Terbium (Tb3+) fluorescence was used to investigate the interaction of cisplatin with GH3/B6 pituitary tumor cells. The binding of cisplatin to GH3/B6 cells quenched the fluorescence intensity of bound Tb3+. The IC50 for cisplatin inhibition of Tb3+-GH3/B6 fluorescence was determined to be 190 microM. Cisplatin was found to non-competitively inhibit the cellular binding of Tb3+, causing a dramatic decrease in the maximum number of high-affinity Tb3+ binding sites (by 33%), without markedly affecting their binding affinity. The half-life for the cellular binding of cisplatin was calculated to be 2.7 min. It was suggested that the plasma membrane of GH3/B6 cells contain a specific protein receptor for binding cisplatin.
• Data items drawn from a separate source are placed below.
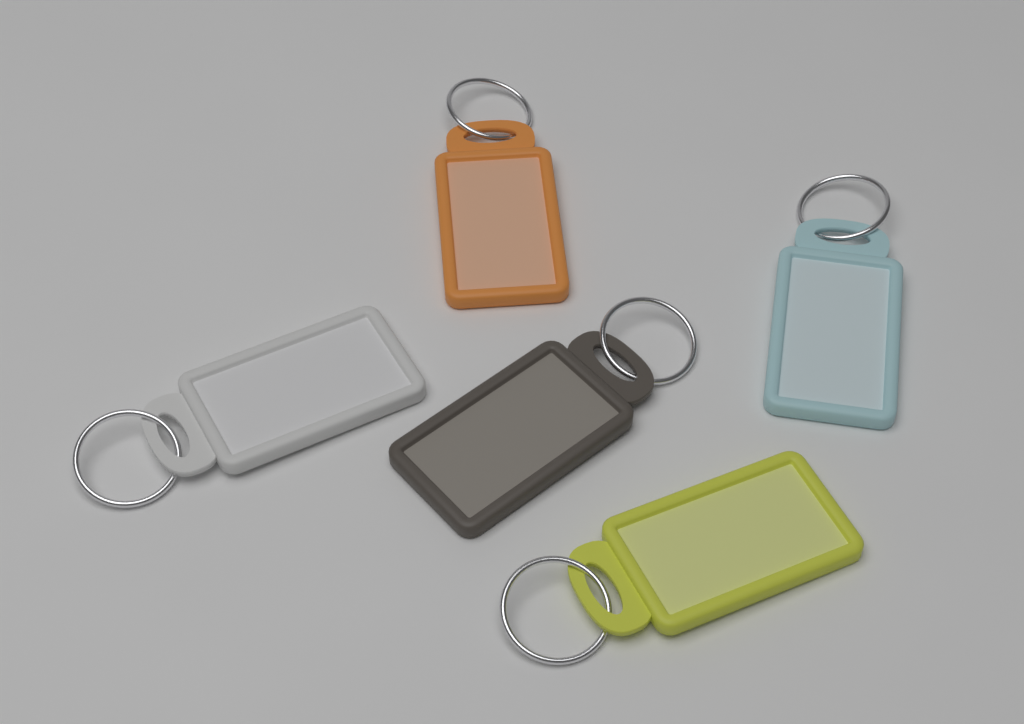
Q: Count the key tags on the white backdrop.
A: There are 5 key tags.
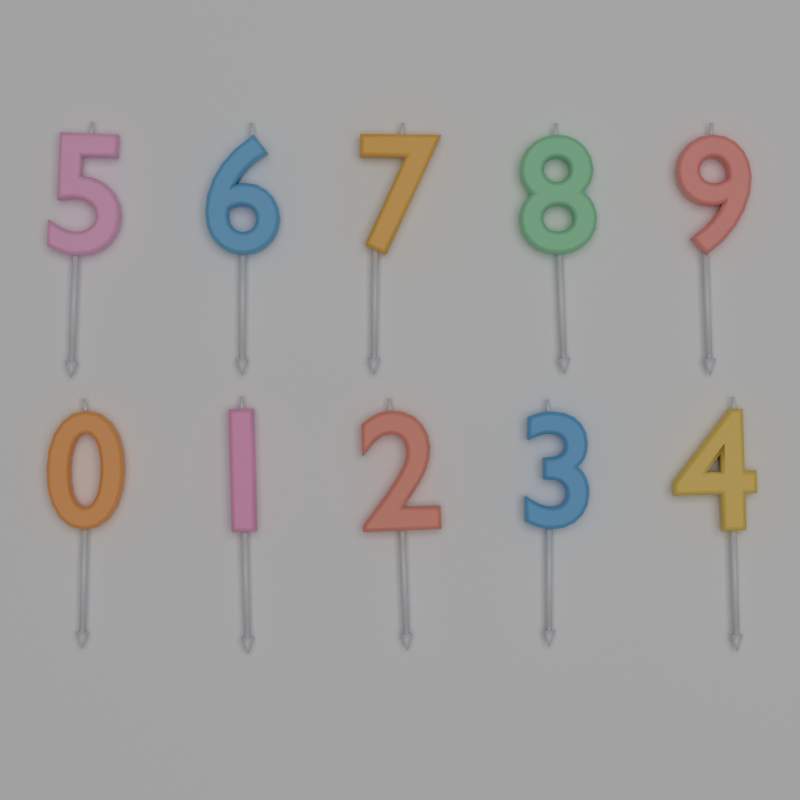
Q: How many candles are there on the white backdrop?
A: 10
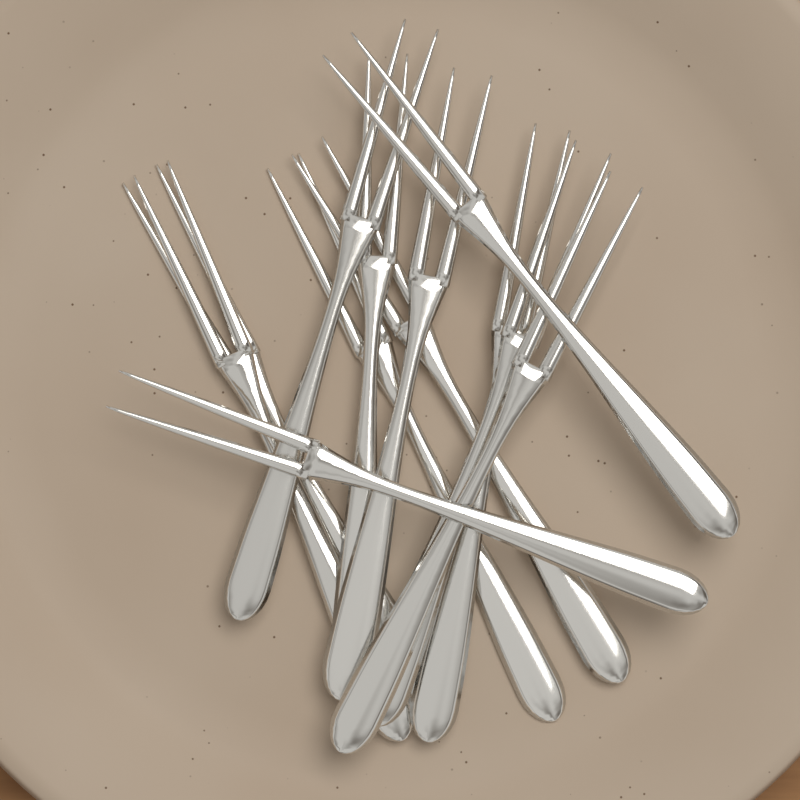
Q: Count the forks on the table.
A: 12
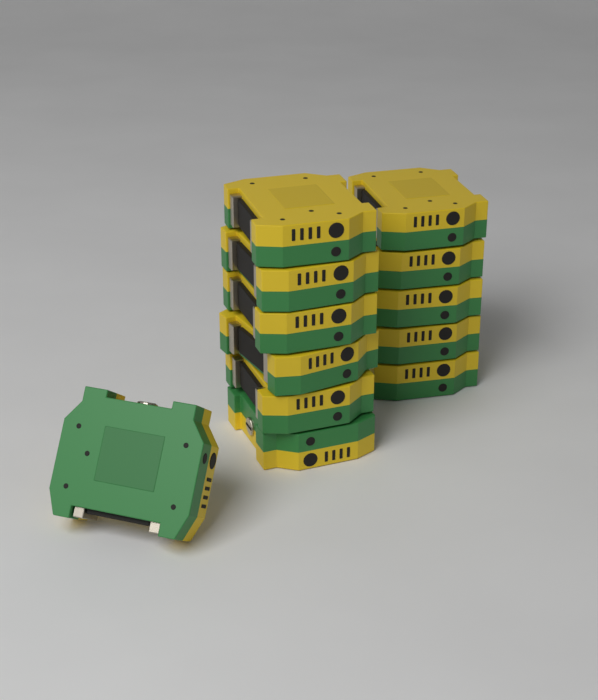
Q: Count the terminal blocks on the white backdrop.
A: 12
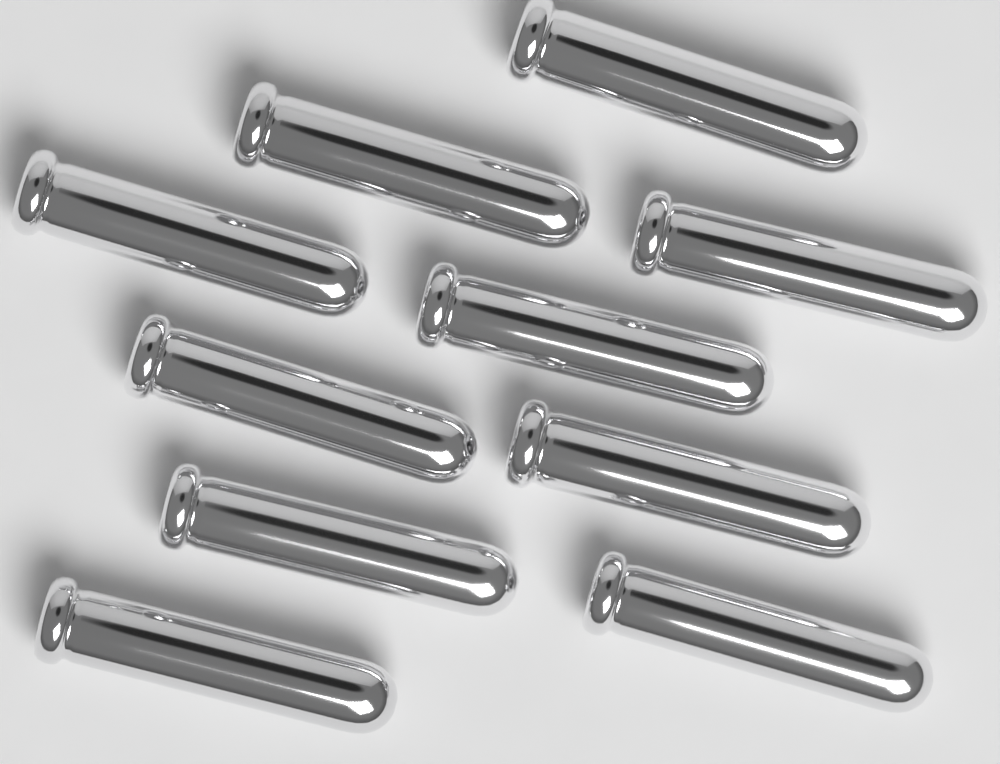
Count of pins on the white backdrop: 10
Terbium luminescence studies of binding of adriamycin and cisplatin to tumorigenic cells

Abstract The luminescent properties of terbium ions are used to investigate the interaction of adriamycin and cisplatin with GH3/B6 pituitary tumor cells. Clinically relevant concentrations of adriamycin were found to quench the intensity (IC50 = 0.6 μM) and excited-state lifetime (τ/τ0 = 0.73) of the Tb3+—GH3/B6 complex. Inspection of the Tb3+—GH3/B6 emission spectrum and the visible absorption spectrum of adriamycin strongly strongly suggests that the quenching of Tb3+ luminescence by adriamycin is due to dipole-dipole resonant energy transfer; and, according to Forsters theory (R0 = 33.6 A), the adriamycin receptor site is located ca. 40 A away from the bound probe, at the lipid/protein interface. The quenching of Tb3+ luminescence by cisplatin is best explained by a static energy-exchange mechanism; in that the cisplatin receptor site is contiguous with the Tb3+ binding site at the outer surface of the membrane. The data suggest that, in the plasma membrane of tumorigenic cells, the adriamycin and ciplatin receptor sites are intimately associated with the same calcium-binding protein.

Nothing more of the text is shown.